### Selected text
START

Michael Divinity Jr. (born May 13, 1997) is an American football outside linebacker for the BC Lions of the Canadian Football League (CFL). He played college football at LSU.

Early life and high school
Divinity played quarterback on the freshman team at John Curtis Christian High School. He transferred to John Ehret High School prior to his sophomore year and switched to defense. He helped the team to their first state championship game appearance in 30 years as a senior. Divinity earned All-America honors as a junior and a senior. He was considered to be a five-star prospect that was ranked the nation's No. 6 outside linebacker and the No. 64 prospect overall by 247Sports. Divinity committed to LSU over offers from Alabama, Texas A&M, Michigan, Florida, Texas, and Florida State, among others.

END

### Exercise requirements
- 1) Revise the passage of the Michael Divinity Jr. biography that begins with "Michael Divinity Jr." and ends with "State, among others.", putting "running back" in place of "quarterback".
- 2) According to the Michael Divinity Jr. biography, to which high school did he transfer before his sophomore year?
- 3) Condense the paragraph of the Michael Divinity Jr. biography beginning "Divinity played quarterback on the freshman team" into a bulleted list that retains its main facts.

### Source excerpt
START

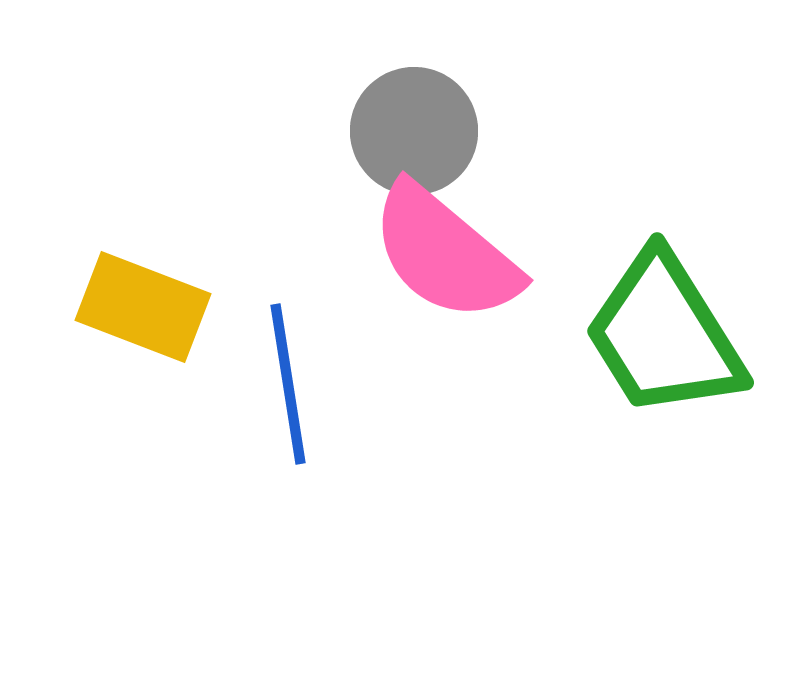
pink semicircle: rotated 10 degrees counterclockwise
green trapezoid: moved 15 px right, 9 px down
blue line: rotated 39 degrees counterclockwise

END

### Replies
- 1)
Michael Divinity Jr. (born May 13, 1997) is an American football outside linebacker for the BC Lions of the Canadian Football League (CFL). He played college football at LSU.

Early life and high school
Divinity played running back on the freshman team at John Curtis Christian High School. He transferred to John Ehret High School prior to his sophomore year and switched to defense. He helped the team to their first state championship game appearance in 30 years as a senior. Divinity earned All-America honors as a junior and a senior. He was considered to be a five-star prospect that was ranked the nation's No. 6 outside linebacker and the No. 64 prospect overall by 247Sports. Divinity committed to LSU over offers from Alabama, Texas A&M, Michigan, Florida, Texas, and Florida State, among others.

- 2) John Ehret High School.

- 3)
- Played quarterback as a freshman at John Curtis Christian High School.
- Transferred to John Ehret High School before his sophomore year and moved to defense.
- As a senior, helped the team reach its first state championship game in 30 years.
- Earned All-America honors as a junior and a senior.
- Rated a five-star prospect by 247Sports: No. 6 outside linebacker nationally and No. 64 overall.
- Committed to LSU over offers from Alabama, Texas A&M, Michigan, Florida, Texas, Florida State, and others.